◆ Text block ◆

BEGIN

How Direct-to-Consumer Channels Would Affect Skinny Bundles

Even assuming that ESPN would remain available through skinny bundles, a direct-to-consumer debut for the Worldwide Leader in Sports would certainly be an unwelcome development from the skinny bundle perspective. Sports channels like ESPN are one of the few reasons that cord cutters care about live (rather than on-demand) content at all, and a cheaper path to the nation's biggest sports channel would undermine skinny bundles' very raison d'etre.The debut of ESPN's direct-to-consumer app and speculation about its flagship network's live-streaming future also raises the specter of further direct-to-consumer experiments. Disney also owns ABC and Freeform -- might they get direct-to-consumer apps that include live TV? What about other, non-Disney channels? Fox News has an ESPN+-like service of its own already -- would it ever put its cable content on such a platform?

A revolution in direct-to-consumer offerings is likely a ways off, if it happens at all. Nevertheless, skinny bundle companies should prepare for the possibility that they'll be forced to adjust their model. It's worth noting that the skinny bundle model emulates the cable one, albeit with some innovations. However, there's nothing inherent in the way the internet works that would necessitate a "bundle" model at all. Companies could control what was delivered over the cable infrastructure, but the internet allows independent content producers to address their audiences directly -- no cable-company curation required.

END

◆ List of tasks ◆
(1) Please write out, word for word, the stretch of the skinny bundles text from "Even assuming that" through "such a platform?".
(2) Continue the text on skinny bundles and direct-to-consumer channels from its last sentence.

◆ Extracted data ◆
BEGIN

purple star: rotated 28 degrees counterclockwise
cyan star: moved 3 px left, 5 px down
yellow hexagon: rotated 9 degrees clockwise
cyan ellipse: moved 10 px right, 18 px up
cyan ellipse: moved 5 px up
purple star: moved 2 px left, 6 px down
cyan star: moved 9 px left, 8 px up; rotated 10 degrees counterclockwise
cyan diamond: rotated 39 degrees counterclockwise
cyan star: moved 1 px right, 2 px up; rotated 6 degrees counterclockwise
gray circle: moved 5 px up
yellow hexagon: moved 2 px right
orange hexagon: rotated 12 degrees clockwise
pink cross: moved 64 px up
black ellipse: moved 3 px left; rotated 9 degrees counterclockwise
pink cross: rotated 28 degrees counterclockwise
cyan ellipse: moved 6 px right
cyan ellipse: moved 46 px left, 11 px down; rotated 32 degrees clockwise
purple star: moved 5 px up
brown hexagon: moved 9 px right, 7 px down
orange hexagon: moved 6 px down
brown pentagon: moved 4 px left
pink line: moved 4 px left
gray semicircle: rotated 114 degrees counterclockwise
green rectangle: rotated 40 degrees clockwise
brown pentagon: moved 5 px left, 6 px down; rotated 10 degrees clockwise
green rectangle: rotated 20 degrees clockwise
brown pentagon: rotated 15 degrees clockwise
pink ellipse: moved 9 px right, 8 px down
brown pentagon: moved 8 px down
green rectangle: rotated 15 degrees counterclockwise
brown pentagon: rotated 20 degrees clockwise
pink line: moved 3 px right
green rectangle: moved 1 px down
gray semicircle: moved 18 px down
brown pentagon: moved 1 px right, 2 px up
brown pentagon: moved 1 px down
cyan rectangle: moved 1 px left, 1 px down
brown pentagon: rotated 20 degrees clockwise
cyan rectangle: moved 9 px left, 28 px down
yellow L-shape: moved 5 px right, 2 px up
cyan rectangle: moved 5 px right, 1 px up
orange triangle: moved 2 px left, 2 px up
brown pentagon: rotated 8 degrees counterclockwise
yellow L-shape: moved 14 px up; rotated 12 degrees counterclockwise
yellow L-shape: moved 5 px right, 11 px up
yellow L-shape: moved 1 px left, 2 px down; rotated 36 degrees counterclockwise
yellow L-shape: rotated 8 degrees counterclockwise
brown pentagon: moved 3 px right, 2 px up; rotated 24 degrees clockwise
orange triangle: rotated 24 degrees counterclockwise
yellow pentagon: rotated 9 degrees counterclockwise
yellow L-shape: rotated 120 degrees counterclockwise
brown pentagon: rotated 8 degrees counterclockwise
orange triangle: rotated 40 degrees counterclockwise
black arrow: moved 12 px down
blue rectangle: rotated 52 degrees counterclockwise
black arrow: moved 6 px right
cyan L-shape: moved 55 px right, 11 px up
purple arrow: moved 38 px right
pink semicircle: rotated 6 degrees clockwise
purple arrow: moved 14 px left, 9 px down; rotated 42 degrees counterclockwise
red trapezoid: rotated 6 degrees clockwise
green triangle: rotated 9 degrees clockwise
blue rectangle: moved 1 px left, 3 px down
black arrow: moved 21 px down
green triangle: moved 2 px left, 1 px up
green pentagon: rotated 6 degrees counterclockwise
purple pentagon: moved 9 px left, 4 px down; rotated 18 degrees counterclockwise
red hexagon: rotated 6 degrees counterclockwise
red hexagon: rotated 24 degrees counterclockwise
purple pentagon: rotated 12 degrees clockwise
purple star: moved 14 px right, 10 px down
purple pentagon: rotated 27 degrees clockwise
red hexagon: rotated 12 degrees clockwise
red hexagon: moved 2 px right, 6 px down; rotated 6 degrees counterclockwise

END

◆ Results of the exercise ◆
(1)
Even assuming that ESPN would remain available through skinny bundles, a direct-to-consumer debut for the Worldwide Leader in Sports would certainly be an unwelcome development from the skinny bundle perspective. Sports channels like ESPN are one of the few reasons that cord cutters care about live (rather than on-demand) content at all, and a cheaper path to the nation's biggest sports channel would undermine skinny bundles' very raison d'etre.The debut of ESPN's direct-to-consumer app and speculation about its flagship network's live-streaming future also raises the specter of further direct-to-consumer experiments. Disney also owns ABC and Freeform -- might they get direct-to-consumer apps that include live TV? What about other, non-Disney channels? Fox News has an ESPN+-like service of its own already -- would it ever put its cable content on such a platform?

(2)
An Alternative Model for Skinny Bundles: the Subscription Hub

With that said, channels hoping to go directly to the consumer will have to have the streaming architecture to make that a reality. For companies like Disney, that's no issue; for others, it's a significant hurdle. That could be an opportunity for skinny bundles: if the individual channel subscription model begins to proliferate, skinny bundles could counter by becoming hubs for individual channel subscriptions. They'd still be streaming, just without the bundles.

Amazon has already put a similar model into practice with its Amazon Channels service -- and, in fact, skinny bundles already work this way with regard to premium channels, which are offered à la carte and streamed using the skinny bundles' apps. Sling TV's semi-à la carte pricing model seems well suited for a potential direct-to-consumer dominated future, and the way in which CuriosityStream -- a subscription on-demand service that also makes its content available through skinny bundles -- suggests that the subscription-hub model might be the wave of the future.

A Problem Postponed for Skinny Bundles

Disney would be wise to create a true direct-to-consumer option for fans of ESPN's cable networks. But even as ESPN+ gives Disney a place to do just that, its current setup and Disney's public statements signal that such a move is still a long way off. That's a reprieve for skinny bundles, but they should use this time wisely. Skinny bundles that are most agile and most willing to serve as subscription hubs, rather than traditional bundles, will be the ones that weather the storm best.